Discussion:
trying to resurrect discussion about "Cannot signal a process over a channel (rfc 4254, section 6.9)"
Thierry Parmentelat
2018-07-05 06:26:06 UTC
Permalink
Hi everybody

I’d like to resurrect the discussion on a known issue with the openssh server, regarding signal delivery as described in rfc4254

This has been originally reported about ten years ago in this thread:
https://bugzilla.mindrot.org/show_bug.cgi?id=1424

I am taking he liberty to copy a few people who contributed that thread over time

The discussion does not seem to expose the reasons that lead to the feature being held back for so long
I do share Thomas’s feeling that separating the server and client aspects would be a good way to restart from a clean slate

This is why I would suggest to first address the server side of the matter, which turns out to be our team’s major and single concern here, like I believe all/most of the other requestors

The thread contains, in Comment 44, a link to a patch here - again limited to server side
https://bugzilla.mindrot.org/attachment.cgi?id=3120&action=edit
that we’ve been able to test on a fedora28 box, and that updated version indeed improves the overall behaviour of the openssh server side for our needs, when used against an python/asyncssh client side

Does it make sense for us to submit a PR on the github repo https://github.com/openssh/openssh-portable, or elsewhere ?
or were there deeper concerns about that change that need to be further discussed ?


Many thanks in anticipation — Thierry

PS
I struggled a bit to get this through, so my apologies to people who received multiple copies :)
Iain Morgan
2018-07-05 17:00:10 UTC
Permalink
Post by Thierry Parmentelat
Hi everybody
I’d like to resurrect the discussion on a known issue with the openssh server, regarding signal delivery as described in rfc4254
https://bugzilla.mindrot.org/show_bug.cgi?id=1424
I am taking he liberty to copy a few people who contributed that thread over time
The discussion does not seem to expose the reasons that lead to the feature being held back for so long
I do share Thomas’s feeling that separating the server and client aspects would be a good way to restart from a clean slate
This is why I would suggest to first address the server side of the matter, which turns out to be our team’s major and single concern here, like I believe all/most of the other requestors
At one point, I had wondered about separating out the client and server
support as well. At first glance, that would seem to help move things
forward and would address most of the reported use cases. However, I
have some users who would need the client support as well.

I suspect that adding the server support first might be a problem for
the developers. Such a feature would need regression and unit tests, and
those would be easier to implement if the client has support for the
feature.

It would be nice to know what the precise technical issues are that have
prevented support for this from being added. From what I recall, it
seemed like the delay was largely due to details of the client
behaviour, and possibly some feature creep.
--
Iain Morgan
Thierry Parmentelat
2018-07-05 21:42:55 UTC
Permalink
Post by Iain Morgan
At one point, I had wondered about separating out the client and server
support as well. At first glance, that would seem to help move things
forward and would address most of the reported use cases. However, I
have some users who would need the client support as well.
I suspect that adding the server support first might be a problem for
the developers. Such a feature would need regression and unit tests, and
those would be easier to implement if the client has support for the
feature.

(Raw records)
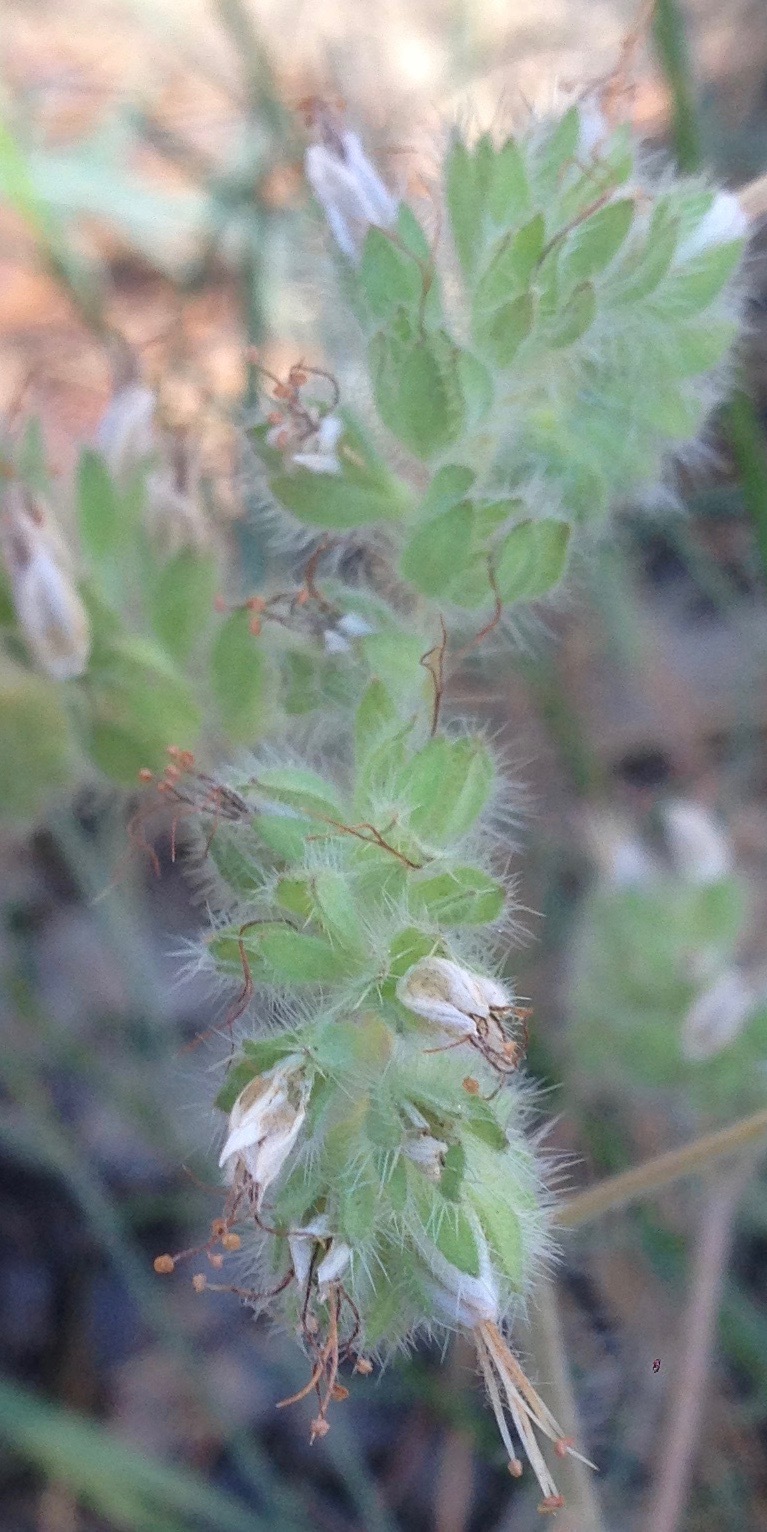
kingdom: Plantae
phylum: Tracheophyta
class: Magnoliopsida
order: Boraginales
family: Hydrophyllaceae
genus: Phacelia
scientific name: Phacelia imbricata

--

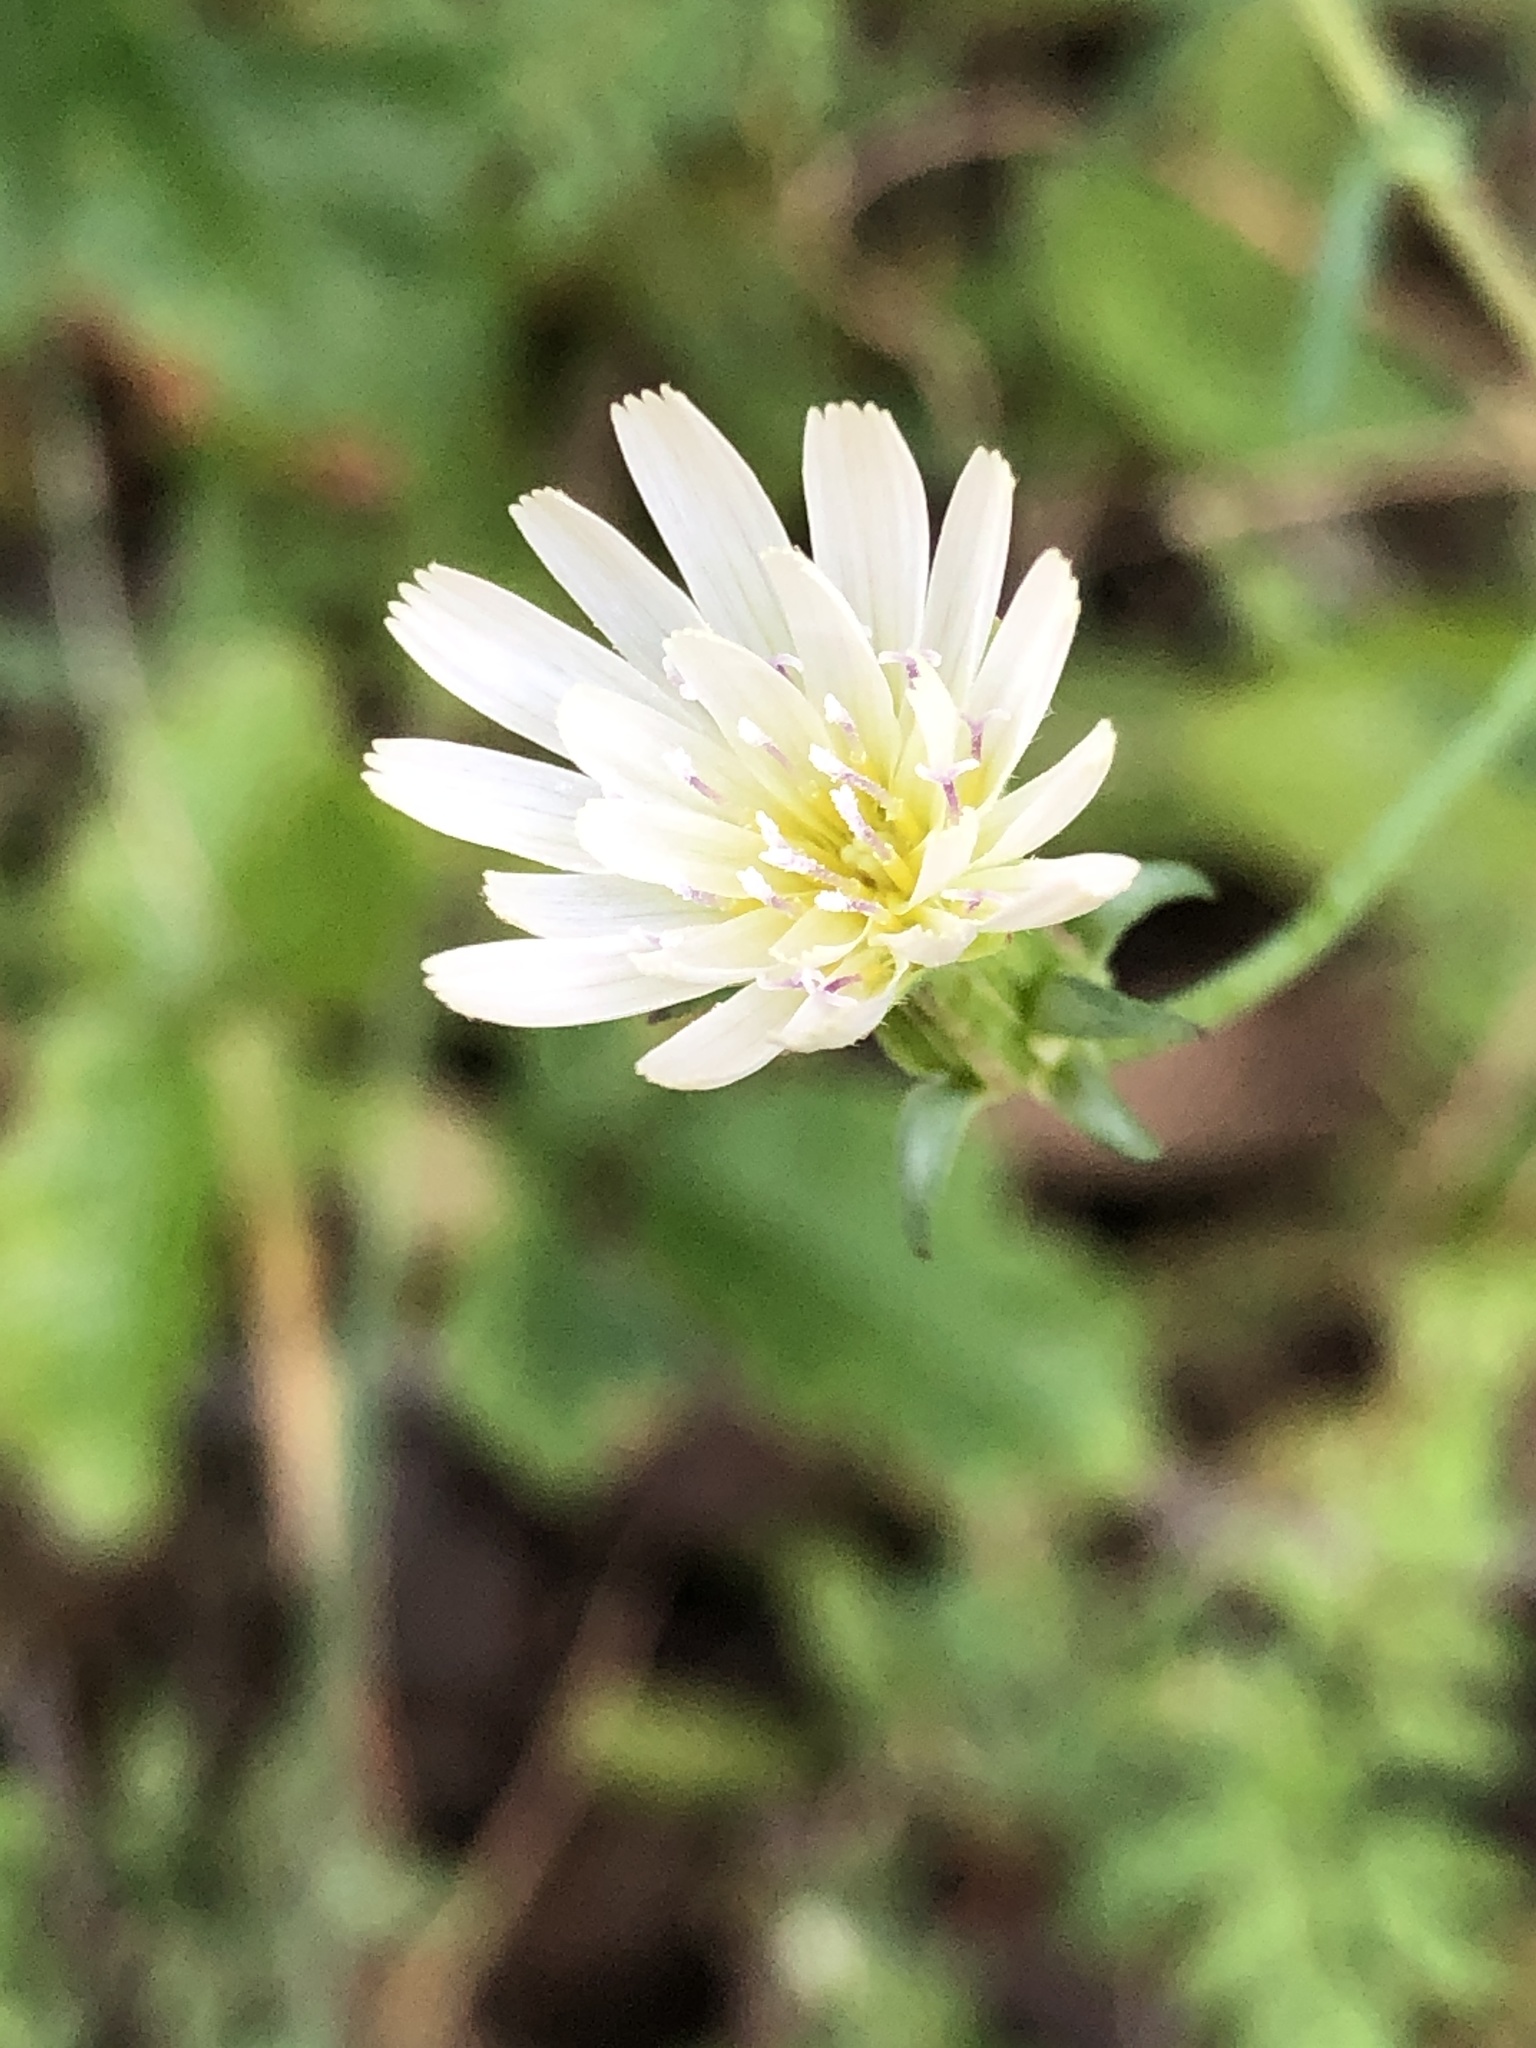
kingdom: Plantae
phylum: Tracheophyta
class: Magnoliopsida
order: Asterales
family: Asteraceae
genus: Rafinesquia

The request: What comes next in the mailing-list thread about signal delivery in the OpenSSH server? Continue it from its last line.

Task response:
Fair enough, but apparently having to swallow both aspects in the same move seems to have proven too big a bite at least once :)
I am not at all familiar with the openssh codebase, but if that helps and if that sounds like a doable idea, we can certainly propose to provide some dedicated test stubs addressing the server side, written e.g. in asynchronous python based on asyncssh, that at first sight has all that is needed to carry out fine-grained tests in this area; even if temporarily, i.e. until some agreement can be found on what the client side should look like
Post by Iain Morgan
It would be nice to know what the precise technical issues are that have
prevented support for this from being added. From what I recall, it
seemed like the delay was largely due to details of the client
behaviour, and possibly some feature creep.
agreed ! the initial thread was not exactly very talkative on all this..

— Thierry
Iain Morgan
2018-07-05 22:19:56 UTC
Permalink
Post by Thierry Parmentelat
Post by Iain Morgan
At one point, I had wondered about separating out the client and server
support as well. At first glance, that would seem to help move things
forward and would address most of the reported use cases. However, I
have some users who would need the client support as well.
I suspect that adding the server support first might be a problem for
the developers. Such a feature would need regression and unit tests, and
those would be easier to implement if the client has support for the
feature.
Fair enough, but apparently having to swallow both aspects in the same move seems to have proven too big a bite at least once :)
I am not at all familiar with the openssh codebase, but if that helps and if that sounds like a doable idea, we can certainly propose to provide some dedicated test stubs addressing the server side, written e.g. in asynchronous python based on asyncssh, that at first sight has all that is needed to carry out fine-grained tests in this area; even if temporarily, i.e. until some agreement can be found on what the client side should look like
Post by Iain Morgan
It would be nice to know what the precise technical issues are that have
prevented support for this from being added. From what I recall, it
seemed like the delay was largely due to details of the client
behaviour, and possibly some feature creep.
agreed ! the initial thread was not exactly very talkative on all this..
One thing to keep in mind is that OpenSSH is primarily developed on
OpenBSD. Any test suite would need to work on a base OpenBSD install,
which does not include Python. Of course, the test suite would need to
work on other platforms as well.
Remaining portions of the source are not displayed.